Est-ce que ce chaos prévisible pourrait être de nature à aider au remplacement des véhicules thermiques par des voitures électriques ? Sans doute pas, car le temps de recharge actuel de ces bagnoles reste dissuasif. Sans compter qu’à mesure que le nombre de ces automobiles augmentera, le prix de la recharge s’envolera. Et compte tenu de l’autonomie limitée de ce genre de véhicules, il faudra bien passer par l’arrêt à des bornes payantes pour terminer un long trajet. Au tarif déterminé par les philanthropes qui ajusteront leur prix vers le haut, à mesure que le nombre de leurs clients captifs augmentera. Toujours selon le fameux principe de l’offre et de la demande. Qui a des effets parfois surprenants.

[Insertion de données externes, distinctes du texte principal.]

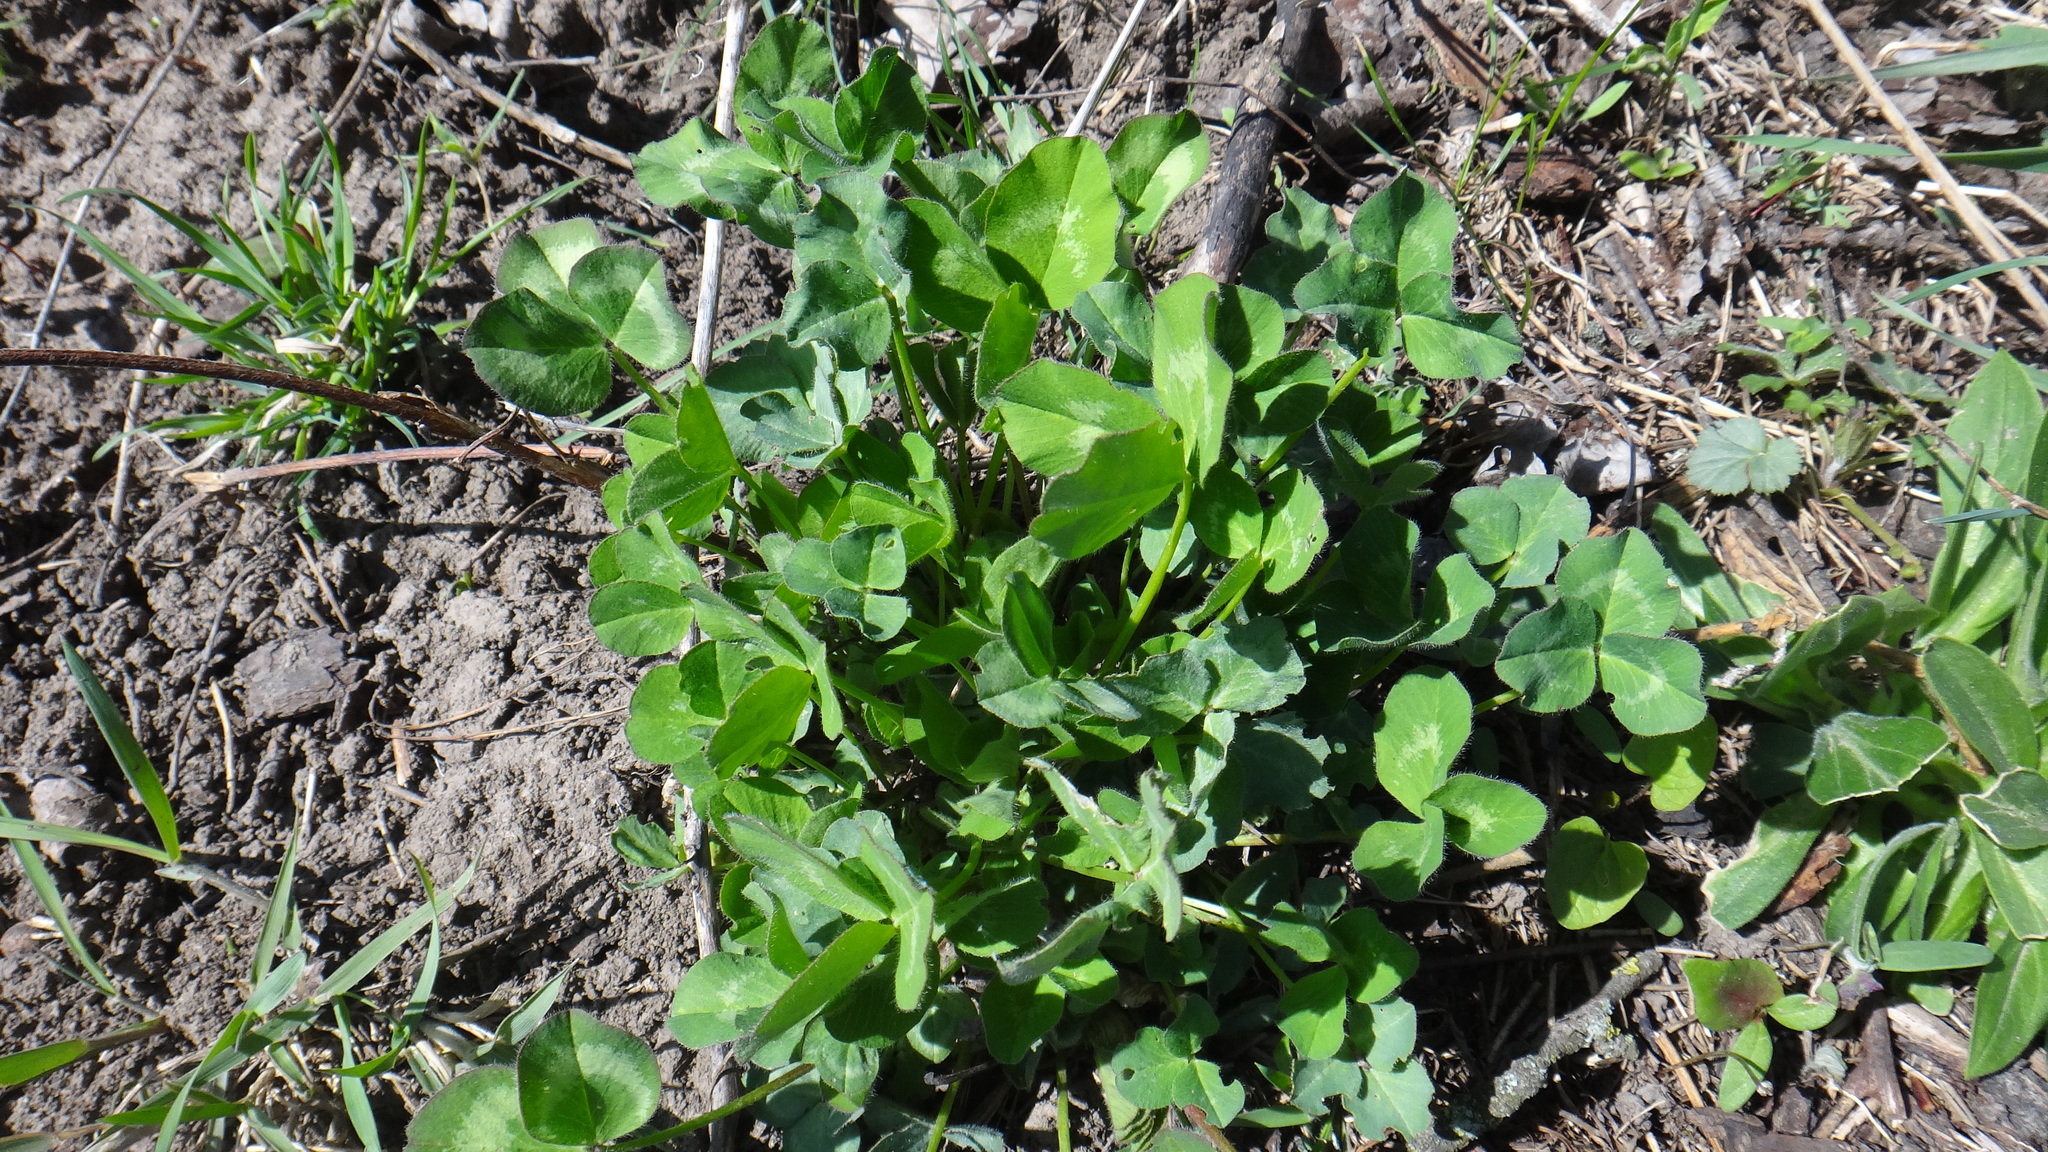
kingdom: Plantae
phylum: Tracheophyta
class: Magnoliopsida
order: Fabales
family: Fabaceae
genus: Trifolium
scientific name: Trifolium pratense
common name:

Stocker des tonnes et des tonnes de moutarde dans des hangars jusqu’à ce que les rayons des supermarchés se vident, afin de provoquer la hausse du prix de la moutarde en est une illustration. De même, la flambée des prix de l’énergie a inquiété les consommateurs, au point que certains ont anticipé leurs achats de granulés de bois, les fameux pellets. Granulés qui n’ont absolument aucune raison d’augmenter puisqu’ils ne viennent pas jusqu’à nos pays dans des pipelines russes. Ils sont naturellement produits dans nos propres pays. Mais leur prix vient malgré tout d’être multiplié par trois ou quatre. Absurde ? Mais non, c’est la loi de l’offre et de la demande. La notion de besoin n’est jamais prise en considération par cette fameuse loi. Le besoin crée une forme de demande, en conséquence il doit être sanctionné par une augmentation du prix. Même quand ce besoin est vital. Ce qui explique le prix invraisemblable de certains médicaments.

Poussée jusqu’au bout de sa propre logique, cette loi de l’offre et de la demande apparaît pour ce qu’elle est, une absurdité pourtant unanimement acceptée. Qui se révèle dans son insondable bêtise quand on se remémore le fameux syllogisme : tout ce qui est rare est cher, or l’essence bon marché est rare ; donc l’essence bon marché est chère. Ça n’a aucun sens ? Mais c’est ce système, qui rend plus difficile l’acquisition de ce qui s’avère indispensable, qui est insensé.

En fait, tout cela prouve que plus qu’à une pénurie d’essence, nous sommes confrontés à un manque de décence.